Assigned task: Pull out every line of the material that contains the string "husky", matching case exactly.

Data for processing:

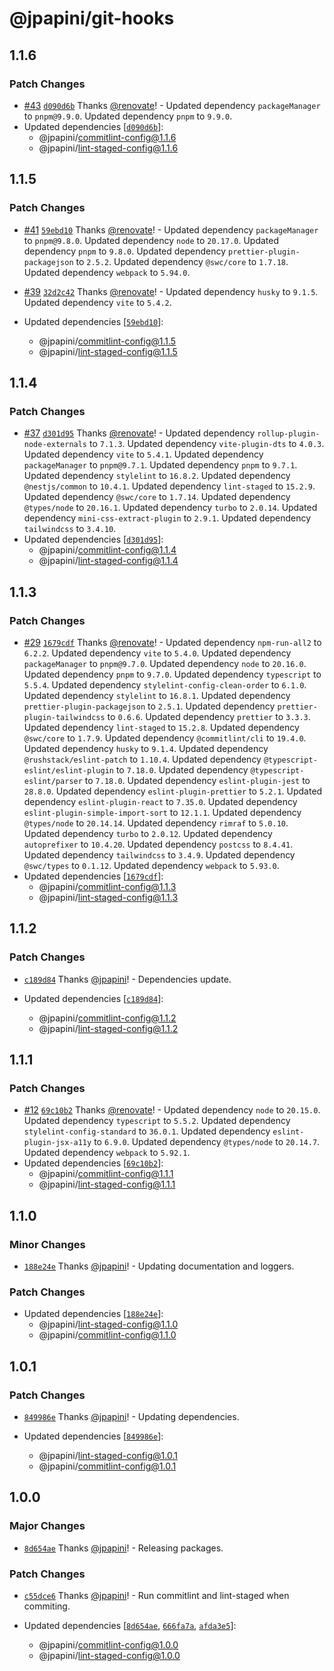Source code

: # @jpapini/git-hooks

## 1.1.6

### Patch Changes

-   [#43](https://github.com/jpapini/shared-packages/pull/43) [`d090d6b`](https://github.com/jpapini/shared-packages/commit/d090d6b29762128853e48d60fb3f43cdf859e584) Thanks [@renovate](https://github.com/apps/renovate)! - Updated dependency `packageManager` to `pnpm@9.9.0`.
    Updated dependency `pnpm` to `9.9.0`.
-   Updated dependencies [[`d090d6b`](https://github.com/jpapini/shared-packages/commit/d090d6b29762128853e48d60fb3f43cdf859e584)]:
    -   @jpapini/commitlint-config@1.1.6
    -   @jpapini/lint-staged-config@1.1.6

## 1.1.5

### Patch Changes

-   [#41](https://github.com/jpapini/shared-packages/pull/41) [`59ebd10`](https://github.com/jpapini/shared-packages/commit/59ebd1010cde89bf711dff74b9e36362aeeb8388) Thanks [@renovate](https://github.com/apps/renovate)! - Updated dependency `packageManager` to `pnpm@9.8.0`.
    Updated dependency `node` to `20.17.0`.
    Updated dependency `pnpm` to `9.8.0`.
    Updated dependency `prettier-plugin-packagejson` to `2.5.2`.
    Updated dependency `@swc/core` to `1.7.18`.
    Updated dependency `webpack` to `5.94.0`.

-   [#39](https://github.com/jpapini/shared-packages/pull/39) [`32d2c42`](https://github.com/jpapini/shared-packages/commit/32d2c42bd85ccc135e20c399d1cc8eba623548eb) Thanks [@renovate](https://github.com/apps/renovate)! - Updated dependency `husky` to `9.1.5`.
    Updated dependency `vite` to `5.4.2`.
-   Updated dependencies [[`59ebd10`](https://github.com/jpapini/shared-packages/commit/59ebd1010cde89bf711dff74b9e36362aeeb8388)]:
    -   @jpapini/commitlint-config@1.1.5
    -   @jpapini/lint-staged-config@1.1.5

## 1.1.4

### Patch Changes

-   [#37](https://github.com/jpapini/shared-packages/pull/37) [`d301d95`](https://github.com/jpapini/shared-packages/commit/d301d95fdc24c4a1a26d7eb1e4d31c6e38161eb5) Thanks [@renovate](https://github.com/apps/renovate)! - Updated dependency `rollup-plugin-node-externals` to `7.1.3`.
    Updated dependency `vite-plugin-dts` to `4.0.3`.
    Updated dependency `vite` to `5.4.1`.
    Updated dependency `packageManager` to `pnpm@9.7.1`.
    Updated dependency `pnpm` to `9.7.1`.
    Updated dependency `stylelint` to `16.8.2`.
    Updated dependency `@nestjs/common` to `10.4.1`.
    Updated dependency `lint-staged` to `15.2.9`.
    Updated dependency `@swc/core` to `1.7.14`.
    Updated dependency `@types/node` to `20.16.1`.
    Updated dependency `turbo` to `2.0.14`.
    Updated dependency `mini-css-extract-plugin` to `2.9.1`.
    Updated dependency `tailwindcss` to `3.4.10`.
-   Updated dependencies [[`d301d95`](https://github.com/jpapini/shared-packages/commit/d301d95fdc24c4a1a26d7eb1e4d31c6e38161eb5)]:
    -   @jpapini/commitlint-config@1.1.4
    -   @jpapini/lint-staged-config@1.1.4

## 1.1.3

### Patch Changes

-   [#29](https://github.com/jpapini/shared-packages/pull/29) [`1679cdf`](https://github.com/jpapini/shared-packages/commit/1679cdf896b339aa237b04f128b314cb4ec37253) Thanks [@renovate](https://github.com/apps/renovate)! - Updated dependency `npm-run-all2` to `6.2.2`.
    Updated dependency `vite` to `5.4.0`.
    Updated dependency `packageManager` to `pnpm@9.7.0`.
    Updated dependency `node` to `20.16.0`.
    Updated dependency `pnpm` to `9.7.0`.
    Updated dependency `typescript` to `5.5.4`.
    Updated dependency `stylelint-config-clean-order` to `6.1.0`.
    Updated dependency `stylelint` to `16.8.1`.
    Updated dependency `prettier-plugin-packagejson` to `2.5.1`.
    Updated dependency `prettier-plugin-tailwindcss` to `0.6.6`.
    Updated dependency `prettier` to `3.3.3`.
    Updated dependency `lint-staged` to `15.2.8`.
    Updated dependency `@swc/core` to `1.7.9`.
    Updated dependency `@commitlint/cli` to `19.4.0`.
    Updated dependency `husky` to `9.1.4`.
    Updated dependency `@rushstack/eslint-patch` to `1.10.4`.
    Updated dependency `@typescript-eslint/eslint-plugin` to `7.18.0`.
    Updated dependency `@typescript-eslint/parser` to `7.18.0`.
    Updated dependency `eslint-plugin-jest` to `28.8.0`.
    Updated dependency `eslint-plugin-prettier` to `5.2.1`.
    Updated dependency `eslint-plugin-react` to `7.35.0`.
    Updated dependency `eslint-plugin-simple-import-sort` to `12.1.1`.
    Updated dependency `@types/node` to `20.14.14`.
    Updated dependency `rimraf` to `5.0.10`.
    Updated dependency `turbo` to `2.0.12`.
    Updated dependency `autoprefixer` to `10.4.20`.
    Updated dependency `postcss` to `8.4.41`.
    Updated dependency `tailwindcss` to `3.4.9`.
    Updated dependency `@swc/types` to `0.1.12`.
    Updated dependency `webpack` to `5.93.0`.
-   Updated dependencies [[`1679cdf`](https://github.com/jpapini/shared-packages/commit/1679cdf896b339aa237b04f128b314cb4ec37253)]:
    -   @jpapini/commitlint-config@1.1.3
    -   @jpapini/lint-staged-config@1.1.3

## 1.1.2

### Patch Changes

-   [`c189d84`](https://github.com/jpapini/shared-packages/commit/c189d845dd2e12474dfb4955277a4595b47ba0ed) Thanks [@jpapini](https://github.com/jpapini)! - Dependencies update.

-   Updated dependencies [[`c189d84`](https://github.com/jpapini/shared-packages/commit/c189d845dd2e12474dfb4955277a4595b47ba0ed)]:
    -   @jpapini/commitlint-config@1.1.2
    -   @jpapini/lint-staged-config@1.1.2

## 1.1.1

### Patch Changes

-   [#12](https://github.com/jpapini/shared-packages/pull/12) [`69c10b2`](https://github.com/jpapini/shared-packages/commit/69c10b24607fbc7c554162901fdb0fbefe7bc8fd) Thanks [@renovate](https://github.com/apps/renovate)! - Updated dependency `node` to `20.15.0`.
    Updated dependency `typescript` to `5.5.2`.
    Updated dependency `stylelint-config-standard` to `36.0.1`.
    Updated dependency `eslint-plugin-jsx-a11y` to `6.9.0`.
    Updated dependency `@types/node` to `20.14.7`.
    Updated dependency `webpack` to `5.92.1`.
-   Updated dependencies [[`69c10b2`](https://github.com/jpapini/shared-packages/commit/69c10b24607fbc7c554162901fdb0fbefe7bc8fd)]:
    -   @jpapini/commitlint-config@1.1.1
    -   @jpapini/lint-staged-config@1.1.1

## 1.1.0

### Minor Changes

-   [`188e24e`](https://github.com/jpapini/shared-packages/commit/188e24e00821ee32eef97e1e22099f7de5e85a46) Thanks [@jpapini](https://github.com/jpapini)! - Updating documentation and loggers.

### Patch Changes

-   Updated dependencies [[`188e24e`](https://github.com/jpapini/shared-packages/commit/188e24e00821ee32eef97e1e22099f7de5e85a46)]:
    -   @jpapini/lint-staged-config@1.1.0
    -   @jpapini/commitlint-config@1.1.0

## 1.0.1

### Patch Changes

-   [`849986e`](https://github.com/jpapini/shared-packages/commit/849986e9cee2065f5096b69e5523f72076ec7a1e) Thanks [@jpapini](https://github.com/jpapini)! - Updating dependencies.

-   Updated dependencies [[`849986e`](https://github.com/jpapini/shared-packages/commit/849986e9cee2065f5096b69e5523f72076ec7a1e)]:
    -   @jpapini/lint-staged-config@1.0.1
    -   @jpapini/commitlint-config@1.0.1

## 1.0.0

### Major Changes

-   [`8d654ae`](https://github.com/jpapini/shared-packages/commit/8d654aec92158cda9d89308e7851675e4e65ffa8) Thanks [@jpapini](https://github.com/jpapini)! - Releasing packages.

### Patch Changes

-   [`c55dce6`](https://github.com/jpapini/shared-packages/commit/c55dce669e18535762058260688e75cd175086cd) Thanks [@jpapini](https://github.com/jpapini)! - Run commitlint and lint-staged when commiting.

-   Updated dependencies [[`8d654ae`](https://github.com/jpapini/shared-packages/commit/8d654aec92158cda9d89308e7851675e4e65ffa8), [`666fa7a`](https://github.com/jpapini/shared-packages/commit/666fa7a6006c4e56800c411fb2891f56329d18fc), [`afda3e5`](https://github.com/jpapini/shared-packages/commit/afda3e51b9e775cc41c0e7ba08405c00face50ec)]:
    -   @jpapini/commitlint-config@1.0.0
    -   @jpapini/lint-staged-config@1.0.0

Task solution:
-   [#39](https://github.com/jpapini/shared-packages/pull/39) [`32d2c42`](https://github.com/jpapini/shared-packages/commit/32d2c42bd85ccc135e20c399d1cc8eba623548eb) Thanks [@renovate](https://github.com/apps/renovate)! - Updated dependency `husky` to `9.1.5`.
    Updated dependency `husky` to `9.1.4`.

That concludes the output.